Sunday, May 25, 2008

Math puzzle: which station? (part 1)

Whoops, looks like I missed this week's regularly scheduled posting. It's late now and I don't feel like typing anything too involved, so here's a neat little math question I've been wondering about.

Environmentalist that I am (or "greentard," as my girlfriend likes to call me1), I like to take the T to work as often as I can. My 90-minute trek starts with a walk to the red line, which I take in to Park Street.2 There are two T stops, Porter and Davis, roughly equidistant from my house; the train going my direction hits Davis first, then Porter. The question is: does it matter which I take?
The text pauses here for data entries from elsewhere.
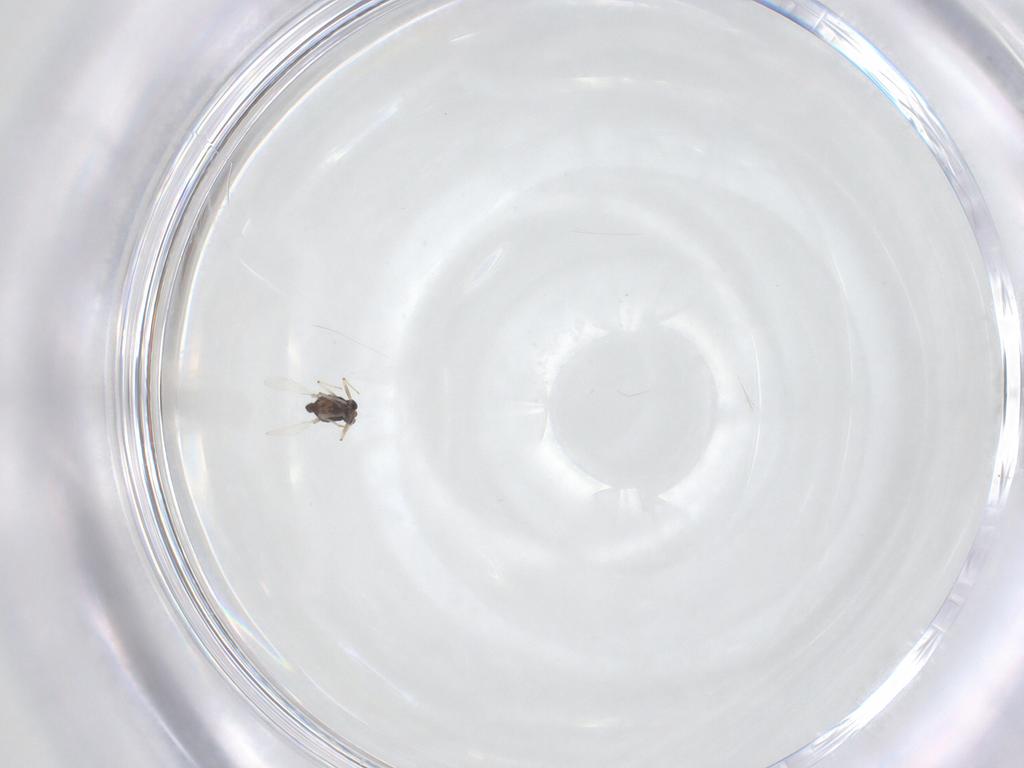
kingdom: Animalia
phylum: Arthropoda
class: Insecta
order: Diptera
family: Chironomidae
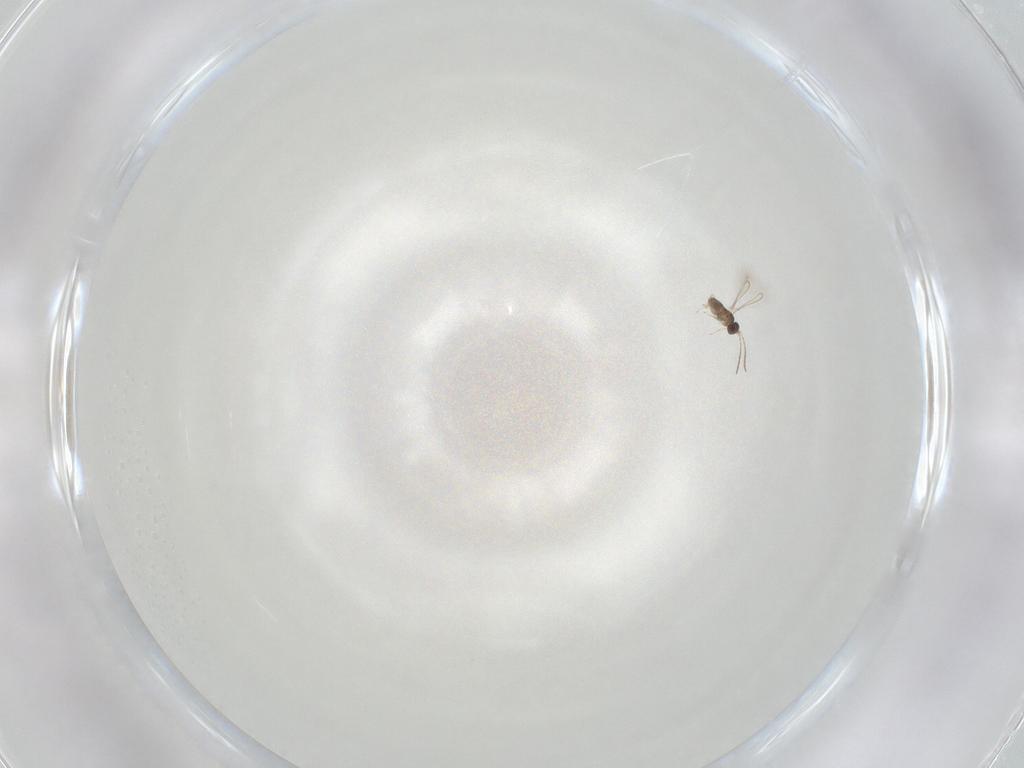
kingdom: Animalia
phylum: Arthropoda
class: Insecta
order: Hymenoptera
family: Mymaridae
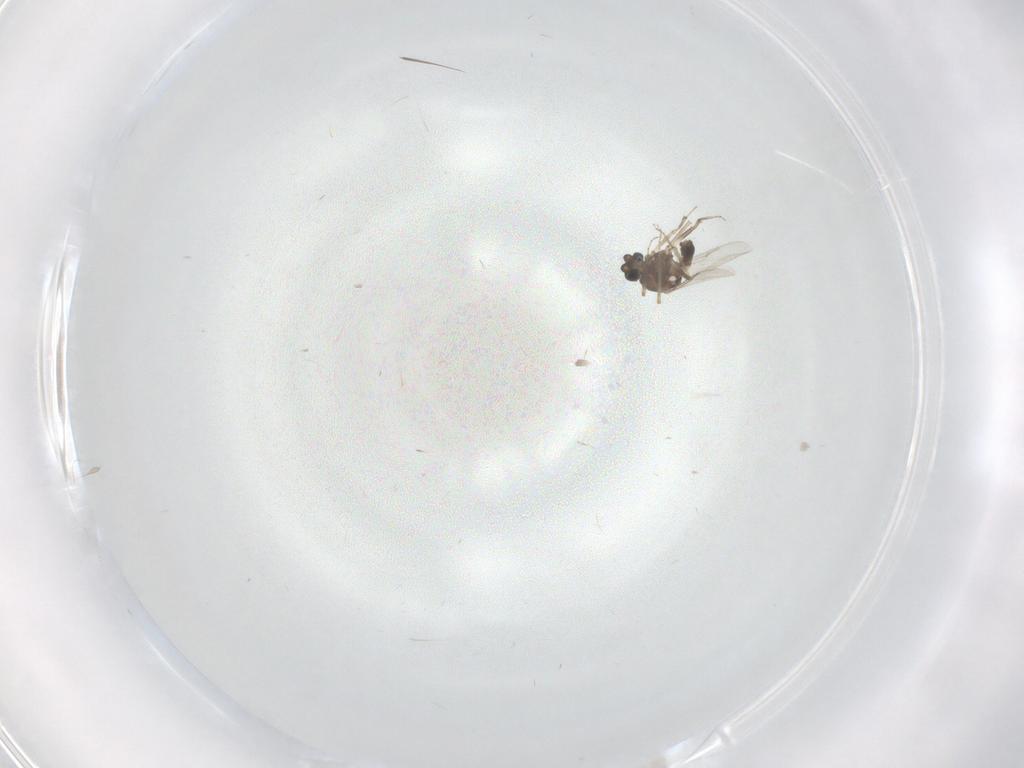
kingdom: Animalia
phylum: Arthropoda
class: Insecta
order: Diptera
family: Ceratopogonidae
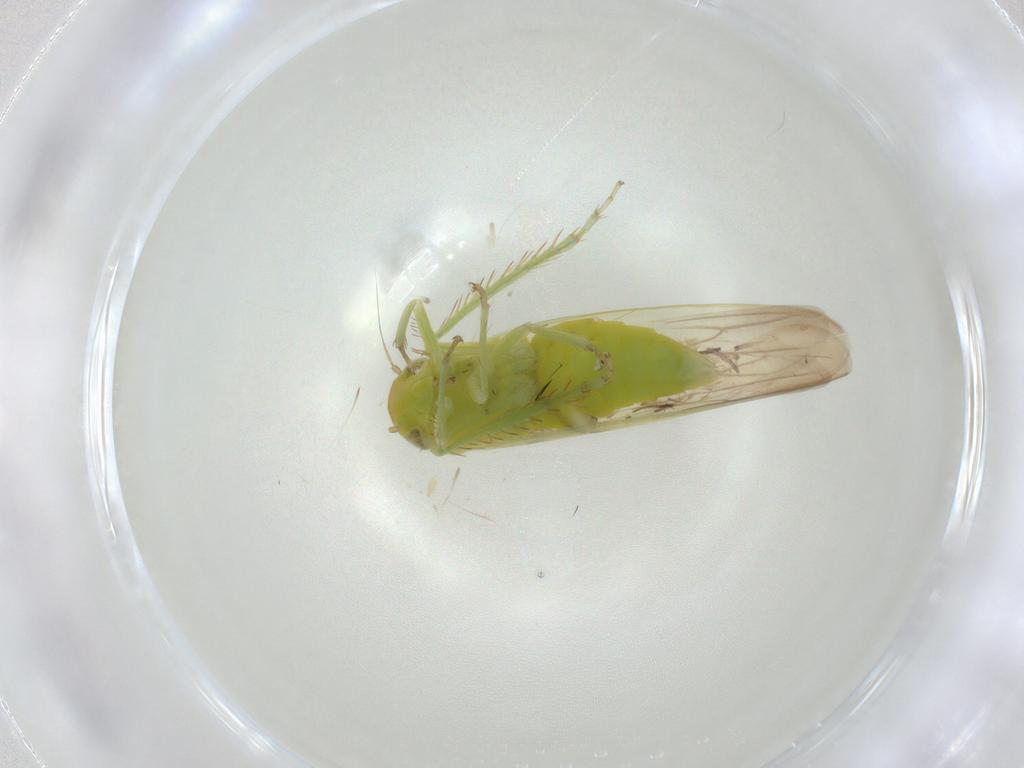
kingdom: Animalia
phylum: Arthropoda
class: Insecta
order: Hemiptera
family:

Here's my thinking. On the one hand, trains run through each station at the same pace, so it shouldn't matter where I wait. If I have to wait an average of X minutes at Porter, I should have to wait the same X minutes, on average, at Davis.

On the other hand, let's imagine that I walk to Davis and get there just in time to see the train pulling out; I missed it by 30 seconds. It takes a minute or two for the train to get to Porter, so if I'd instead gone to that station, I'd get there just before the train; perfect timing!

My hypothesis is that if my schedule and the trains' schedules were completely random, everything would even out and it wouldn't matter which station I went to. But neither one of them is totally random; the trains are relatively regular (every 7 or 8 minutes), and so am I (I try to leave around 7:45 am). If I assume that my time is somewhat synchronized with the trains' — with some randomization, since neither of us are flawless — I bet Porter is the better station. My time cost for being a bit ahead of the train isn't high (30 seconds or a minute), but if I'm a bit behind, I'll catch a train at Porter that I'd miss at Davis.

I'll run some simulations; stay tuned for the results next week.

Apologies if this post is badly written; the timestamp is my excuse.

[1] She stole this term shamelessly from Fake Steve Jobs.
[2] Sic. Remind me to write about my conundrum regarding "in to" and "into" soon.